*** EXERCISE TEXT ***
Writing a Scene: Breaking Down the 10 Key Steps in Getting Started
As with most stages of the screenwriting process, writing a scene is a journey of discovery.
It is useful to start the process of scene-creation by asking some questions. Once we know the answers to these questions, we can begin the process of dramatization.
Therefore, let us contemplate some inspiring questions and learning with examples fromButch Cassidy and the Sundance Kid (1969), Dirty Harry (1971), The Deer Hunter (1978), and The Empire Strikes Back (1980).
Through these examples and using ten steps, we will explore the various elements of how to write a scene.
#1: Essence and Purpose
- What happens in the scene?
- What is the purpose of the scene?
- Who is present in this scene?
- What do they want to accomplish in this scene?
- What are they going to do to achieve it?
- Where does it take place?
- What aspect of the character’s life will be shown: professional life, personal life, or private life?
“Every scene reveals at least one element of necessary story information to reader or audience. The information the audience receives is the nucleus, or purpose, of the scene.” – Syd Field
Essence and Purpose in The Empire Strikes Back
When Luke Skywalker is bested in a duel against Darth Vader and he discovers an uncomfortable truth.
The purpose of the scene is to reveal that Darth Vader is Luke Skywalker’s father.
- Luke wants to confront Vader.
- Vader wants to enlist Luke by turning him to the Dark Side.
Once we have established context, we can then determine content. Before doing anything else we must:
- Establish the purpose.
- Decide where the scene takes place and when.
After the context has been established, with purpose, place and time, we can begin to create content.
- This can be achieved by considering the physical elements of a scene. Ask yourself, what is present in this scene and how conflict can emerge from it.
Beware of the common pitfall when writing the ending of your scenes.
- Sometimes writers have a tendency to end their scenes too early.
*** End of EXERCISE TEXT ***
*** COLLECTED MATERIAL ***
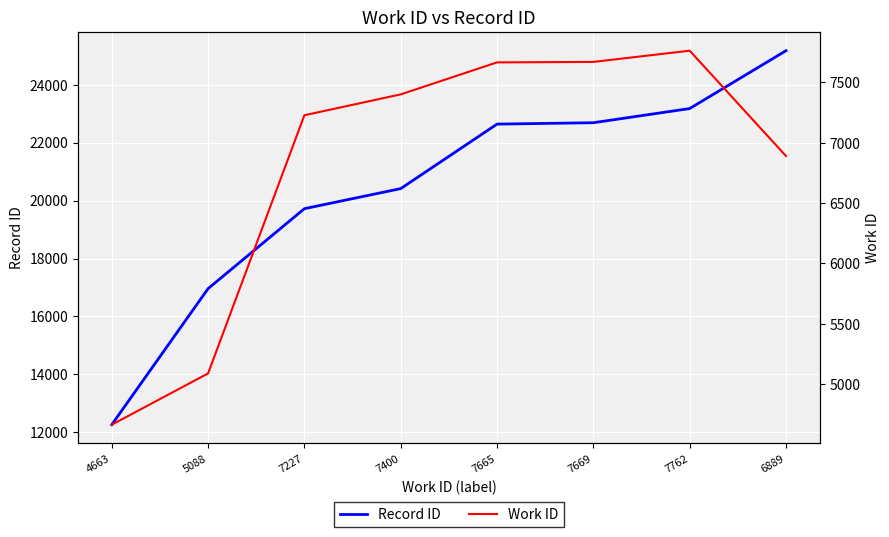

What is the lowest value of the Record ID series?

12261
*** End of COLLECTED MATERIAL ***
**ASSIGNED TASK 1:** In the scene-writing guide, what is the purpose of the scene where Luke Skywalker loses a duel to Darth Vader?
**ASSIGNED TASK 2:** Pick up the guide on writing a scene right after its final sentence and write the next part.

**ANSWER SPACE 1:** To reveal that Darth Vader is Luke Skywalker's father.

**ANSWER SPACE 2:**
- How early is too early? Before the purpose of the scene has been fully realised.
- This is what creates the sense of incompletion or the feeling that something is missing.
Before you write a scene, it’s essential that you have the essence and purpose of such scene in mind.
#2: One Main Point
- What is the vital incident that informs the journey?
- How does it move the story forward?
- If this scene is omitted, will the story be affected? If not, take it out.
- Is the desire going to move the characters closer to their goal?
Luke has made a personal discovery, which will affect the arc of his character as a Jedi, brother, son, and man.
Having acquired new information, a mortal wound, and failed in his mission to defeat Vader, Luke must re-evaluate his journey after this setback.
“A scene is the unit which contains one incident, which informs the journey. If it doesn’t contain an incident that informs the journey, it’s not a scene. It doesn’t belong in the play.” – David Mamet
From the first scene to the last, we are always trying to get from point A to point B.
Using the analogy of a boat travelling downriver, Mamet demonstrates the importance of “sticking to the channel”. If something unexpected happens on our journey, we deviate, and we come back to the channel. Never losing sight of the goal.
In terms of our character’s journey,
“These deviations are called incidents, the incidents are called scenes, and the totality of the scenes leads us from point A to point B.” – David Mamet
If the scene does not move the character one step closer to obtaining their goal, or present them with an obstacle that they must overcome in order to achieve it, then the scene should be removed.
- What is the obstacle in the scene?
- How do the characters deal with the problem?
- How can I make it more difficult?
- What is the character’s wound?
- What are they afraid of?
- Which elements can I use within the scene to create content?
Every scene must contain conflict. The purpose of the conflict is to deny the character their goal and to create drama, engaging the audience.
Putting obstacles in the way of the protagonist creates conflict. They can be physical or psychological but they must be made visual.
Desire + Obstacle = Conflict
Michael Hague reminds us that the primary goal of a storyteller is to elicit emotion.
“Emotion grows out of conflict, not desire.”
Once we have established context through purpose, place and time, we can begin to find the components within a scene to create conflict and generate drama.
Decide what the main desire is and use the content of the scene to create obstacles.
Escalation of Conflict:
For example, in The Empire Strikes Back, things become more challenging for Luke when he is outclassed by Darth Vader in a lightsaber duel. We can see some answers to the questions from above, demonstrating the progression of conflict:
- Luke is beaten and exhausted.
- Vader makes use of the surrounding equipment in the control room to attack Luke through means of the Force.
- The objects hurl at Luke, sending him through a shattered window and onto the platform below.
- The external and internal conflict grow as Luke struggles to control his emotions.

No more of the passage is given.